Compile 2DECOMP&FFT as normal, but with the -DOCC flag at compile time to switch on the API. Additional flags at link stage are also necessary to build applications. For example on Cray XE:

      /path/to/libNBC/lib/libnbc.a -lstdc++ -lmpi_cxx

Sample Application

To demonstrate the use of this API, sample applications are provided to compute multiple independent FFTs, using both the blocking and non-blocking versions of the communication library. The idea of overlapping the communication of one 3D FFT and the computation of another, as described by Kandalla et al.,^[1] is implemented in the sample application. The algorithm's pseudo-code looks like:

      1D FFT in X for V_1
      call transpose_x_to_y for V_1 (blocking)
      1D FFT in Y for V_1
      call transpose_y_z_start for V_1
      do k=2,N
        1D FFT in X for V_k
        call transpose_x_to_y for V_k (blocking)
        1D FFT in Y for V_k
        call transpose_y_to_z_start for V_k
        call transpose_y_to_z_wait for V_(k-1)
        1D FFT in Z for V_(k-1)
      end do
      call transpose_y_to_z_wait for V_N to complete
      1D FFT in Z for V_N

As can be seen, the Y=>Z transpose for variable k and the computation of 1D FFT in Z for variable k-1 are overlapped. It is up to the application users to identify opportunities in their algorithms that may benefit from this API.
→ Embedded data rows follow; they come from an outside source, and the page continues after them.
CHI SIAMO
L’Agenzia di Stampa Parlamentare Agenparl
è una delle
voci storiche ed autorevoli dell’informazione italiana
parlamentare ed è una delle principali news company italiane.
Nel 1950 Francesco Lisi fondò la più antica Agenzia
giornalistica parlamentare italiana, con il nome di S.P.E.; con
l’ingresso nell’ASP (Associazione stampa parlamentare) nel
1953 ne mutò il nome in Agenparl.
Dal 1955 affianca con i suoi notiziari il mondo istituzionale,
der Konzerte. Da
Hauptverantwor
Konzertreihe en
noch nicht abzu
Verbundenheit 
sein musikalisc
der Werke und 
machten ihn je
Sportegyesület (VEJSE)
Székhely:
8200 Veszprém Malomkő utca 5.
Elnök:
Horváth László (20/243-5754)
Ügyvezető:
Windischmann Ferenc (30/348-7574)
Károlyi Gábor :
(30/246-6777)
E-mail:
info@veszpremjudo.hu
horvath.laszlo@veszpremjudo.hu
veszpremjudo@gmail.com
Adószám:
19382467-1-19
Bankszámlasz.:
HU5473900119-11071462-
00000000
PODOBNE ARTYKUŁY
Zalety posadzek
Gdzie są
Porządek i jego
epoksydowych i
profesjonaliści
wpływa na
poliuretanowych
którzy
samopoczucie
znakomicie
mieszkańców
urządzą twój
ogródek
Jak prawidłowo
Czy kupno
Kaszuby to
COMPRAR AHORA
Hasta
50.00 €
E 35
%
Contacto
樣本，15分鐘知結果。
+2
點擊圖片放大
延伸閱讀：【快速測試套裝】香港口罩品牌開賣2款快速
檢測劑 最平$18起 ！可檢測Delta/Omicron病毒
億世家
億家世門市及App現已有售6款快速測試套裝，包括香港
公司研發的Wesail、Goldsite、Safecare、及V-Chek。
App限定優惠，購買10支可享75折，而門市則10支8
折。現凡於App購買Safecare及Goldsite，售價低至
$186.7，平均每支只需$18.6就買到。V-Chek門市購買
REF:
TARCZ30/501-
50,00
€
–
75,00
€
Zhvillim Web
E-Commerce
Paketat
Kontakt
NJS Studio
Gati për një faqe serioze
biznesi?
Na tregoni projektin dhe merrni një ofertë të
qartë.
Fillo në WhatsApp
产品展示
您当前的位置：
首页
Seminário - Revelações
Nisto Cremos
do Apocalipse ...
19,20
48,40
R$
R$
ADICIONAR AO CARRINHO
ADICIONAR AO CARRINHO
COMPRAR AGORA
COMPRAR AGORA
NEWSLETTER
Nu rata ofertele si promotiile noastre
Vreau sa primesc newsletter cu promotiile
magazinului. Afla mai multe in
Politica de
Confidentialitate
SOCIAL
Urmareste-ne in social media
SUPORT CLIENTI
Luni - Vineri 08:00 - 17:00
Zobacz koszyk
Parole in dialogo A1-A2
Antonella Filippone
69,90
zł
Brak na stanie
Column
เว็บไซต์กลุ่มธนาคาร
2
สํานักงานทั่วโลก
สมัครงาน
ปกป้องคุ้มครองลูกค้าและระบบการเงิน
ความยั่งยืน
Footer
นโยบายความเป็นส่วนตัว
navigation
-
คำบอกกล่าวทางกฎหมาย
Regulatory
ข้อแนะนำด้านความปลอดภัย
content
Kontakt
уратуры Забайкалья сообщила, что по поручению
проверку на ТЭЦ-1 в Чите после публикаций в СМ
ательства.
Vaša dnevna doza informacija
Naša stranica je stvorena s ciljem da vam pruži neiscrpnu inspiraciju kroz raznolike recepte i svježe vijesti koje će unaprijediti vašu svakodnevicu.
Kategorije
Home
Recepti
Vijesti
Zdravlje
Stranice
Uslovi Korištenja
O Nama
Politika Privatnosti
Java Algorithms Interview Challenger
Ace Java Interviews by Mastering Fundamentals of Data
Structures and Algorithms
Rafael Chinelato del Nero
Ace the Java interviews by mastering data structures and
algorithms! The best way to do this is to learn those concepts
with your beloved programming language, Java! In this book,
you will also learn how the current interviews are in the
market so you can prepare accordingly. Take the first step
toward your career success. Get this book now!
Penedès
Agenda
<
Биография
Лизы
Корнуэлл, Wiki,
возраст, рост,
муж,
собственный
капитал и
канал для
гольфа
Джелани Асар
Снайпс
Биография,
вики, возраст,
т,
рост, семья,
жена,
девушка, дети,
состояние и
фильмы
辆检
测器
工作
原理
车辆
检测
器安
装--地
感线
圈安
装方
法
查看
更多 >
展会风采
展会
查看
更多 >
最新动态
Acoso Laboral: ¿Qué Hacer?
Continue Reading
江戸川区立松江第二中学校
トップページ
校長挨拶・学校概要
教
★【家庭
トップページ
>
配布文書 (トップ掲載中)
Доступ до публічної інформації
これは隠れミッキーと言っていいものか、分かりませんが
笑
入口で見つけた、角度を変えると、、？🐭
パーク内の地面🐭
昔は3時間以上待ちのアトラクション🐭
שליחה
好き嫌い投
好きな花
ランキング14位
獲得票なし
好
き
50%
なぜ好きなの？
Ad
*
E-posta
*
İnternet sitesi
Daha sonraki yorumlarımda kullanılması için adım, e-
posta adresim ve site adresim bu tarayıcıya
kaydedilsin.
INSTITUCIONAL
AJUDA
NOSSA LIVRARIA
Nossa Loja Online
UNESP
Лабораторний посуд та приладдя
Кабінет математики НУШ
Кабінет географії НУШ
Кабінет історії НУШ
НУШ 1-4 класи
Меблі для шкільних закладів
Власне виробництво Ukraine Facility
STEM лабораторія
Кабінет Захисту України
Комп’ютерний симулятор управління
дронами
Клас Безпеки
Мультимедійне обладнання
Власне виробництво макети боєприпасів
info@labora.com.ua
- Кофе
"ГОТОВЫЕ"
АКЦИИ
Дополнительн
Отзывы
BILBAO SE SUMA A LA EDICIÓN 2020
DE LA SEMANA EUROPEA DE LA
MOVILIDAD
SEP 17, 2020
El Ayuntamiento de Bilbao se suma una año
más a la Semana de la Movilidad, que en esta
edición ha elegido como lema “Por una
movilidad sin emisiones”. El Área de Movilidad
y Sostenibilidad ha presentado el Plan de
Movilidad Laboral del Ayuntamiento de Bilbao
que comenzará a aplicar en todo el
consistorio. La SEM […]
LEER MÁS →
One may notice that in the sample application the computations are done using loops of 1D FFTs, rather than with FFTW's advanced interface that allows multiple 1D FFTs to be done in one go. This design is to allow MPI_TEST calls to be inserted to progress the communication. Once the MPI 3 standard is finalised and proper library implementations are available, this practice is no longer necessary.

References

K. Kandalla, H. Subramoni, K. Tomko, D. Pekurovsky, S. Sur and D.K. Panda, "High-performance and scalable non-blocking all-to-all with collective offload on InfiniBand clusters: a study with parallel 3D FFT", Computer Science - Research and Development, vol. 26(3-4):237-246, 2011.
T. Hoefler, A. Lumsdaine and W. Rehm, "Implementation and Performance Analysis of Non-Blocking Collective Operations for MPI", International Conference for High Performance Computing, Networking, Storage and Analysis (SC07), Reno, USA, 2007.

Footnotes

1. The blocking version also needs to define send/recv buffers. But because there is only one communication at any time, the buffers can be temporarily allocated as required, or for performance reason defined globally and shared by multiple communication calls.